We are making changes to some of the math functions, in particular the trigonometric and logarithmic functions. To do that we also need to rename the existing log function, used for debugging.

Pencil Code is being used for more and more things! One area we looked at recently was use of the trigonometric functions. Those are cos, sin, tan, and their inverse forms, acos, acos, atan, and atan2. Those functions are useful for dealing with angles, such as when doing turtle geometry. Turtle turns are expressed in units of degrees, so it helps that the trig functions measure angles in degrees.

When you learn trigonometry in high school and beyond, measurement of angles switches to radians. Some Pencil Code users have figured out that the underlying Javascript Math library has trig functions in radians. We noticed that many Pencil Code programs use Math.cos, Math.sin, and so on.

Both degrees and radians are useful, for different types of programs. We have decided to incorporate both forms of the trig functions directly into Pencil Code, and make a clear distinction between them. In doing so, we follow the lead of mathematical languages such as Fortran, MatLab, and Wolfram Alpha. cosd, sind, tand, acosd, asind, and atand will operate in degrees, and cos, sin, tan, acos, asin, and atan will operate in radians.

cosine sine tangent arccosine arcsine arctangent
degrees cosd sind tand acosd asind atand
radians cos sin tan acos asin atan

One further change we're making is to remove atan2. Of course, that function is very useful, so we're incorporating what it does into atan and atand. If you provide two arguments to atan or atand, they will act like atan2 or atan2d would act. You can think of atan and atand as being 2-argument functions, where the second argument defaults to 1:

atan  = (y, x = 1) -> ...
atand = (y, x = 1) -> ...

So we're changing the behavior of the old trig functions. They used to operate in degrees, and now operate in radians. To minimize the impact of this change, we have modified most of your existing programs that use old trig functions, to use the new degrees forms. Those modified programs should continue to work, just as before. There were a few programs where we weren't sure what to do. We left those alone. We did not change existing uses of the Math. forms of the trig functions. But if you wanted to, you could switch to the shorter names, and your program will continue to work as it did.

Another change we will make (not yet, but soon) involves the logarithmic functions, ln and log10. We will remove them and replace them with a single log function that takes an optional second argument. If you call log with a single argument, the function will return the natural logarithm, just as the existing ln function does now. If you supply a second argument, it specifies the base of the logarithm. So log(x, 10) will return the log base 10, just as log10(x) would now.

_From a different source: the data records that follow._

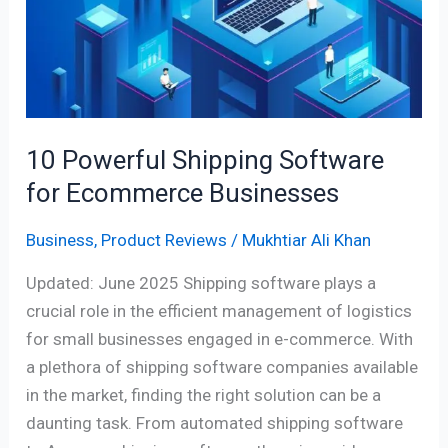
Software
for
Ecommerce
Businesses
10 Powerful Shipping Software
for Ecommerce Businesses
Business
,
Product Reviews
/
Mukhtiar Ali Khan
Updated: June 2025 Shipping software plays a
crucial role in the efficient management of logistics
for small businesses engaged in e-commerce. With
a plethora of shipping software companies available
in the market, finding the right solution can be a
daunting task. From automated shipping software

But as you can imagine, you can use other numbers for the base, as needed for your problem. For example, log(x, 2) might be useful for figuring out how many bits are needed to encode a number in binary.

Unfortunately, log is currently a function useful for printing things while you're debugging. To prepare for the upcoming change, we have added a new function, debug, which will do the debug printing that log currently does. For now, log still exists and will do what it has been doing, but it will be noted as deprecated. We have modified your existing programs that use log to use debug instead. Some of you figured out that you could use the Javascript console.log function to do this debug printing. That will continue to work, and we did not change those uses. For now we have left uses of ln and log10 intact. We will change those when we change log to be the logarithm function, instead of the debugging function.

Enjoy the new, expanded set of math functions, to do even more great things with Pencil Code!